**Exercise instructions**. Extract the records in full, leaving every picture out.

══ Data section ══

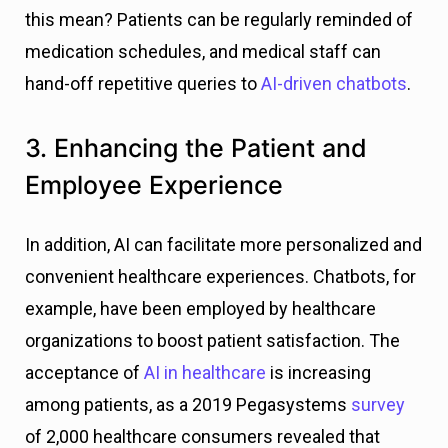
this mean? Patients can be regularly reminded of
medication schedules, and medical staff can
hand-off repetitive queries to
AI-driven chatbots
.
3. Enhancing the Patient and
Employee Experience
In addition, AI can facilitate more personalized and
convenient healthcare experiences. Chatbots, for
example, have been employed by healthcare
organizations to boost patient satisfaction. The
acceptance of
AI in healthcare
is increasing
among patients, as a 2019 Pegasystems
survey
of 2,000 healthcare consumers revealed that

═══

**Answer for this exercise**.
this mean? Patients can be regularly reminded of
medication schedules, and medical staff can
hand-off repetitive queries to
AI-driven chatbots
.
3. Enhancing the Patient and
Employee Experience
In addition, AI can facilitate more personalized and
convenient healthcare experiences. Chatbots, for
example, have been employed by healthcare
organizations to boost patient satisfaction. The
acceptance of
AI in healthcare
is increasing
among patients, as a 2019 Pegasystems
survey
of 2,000 healthcare consumers revealed that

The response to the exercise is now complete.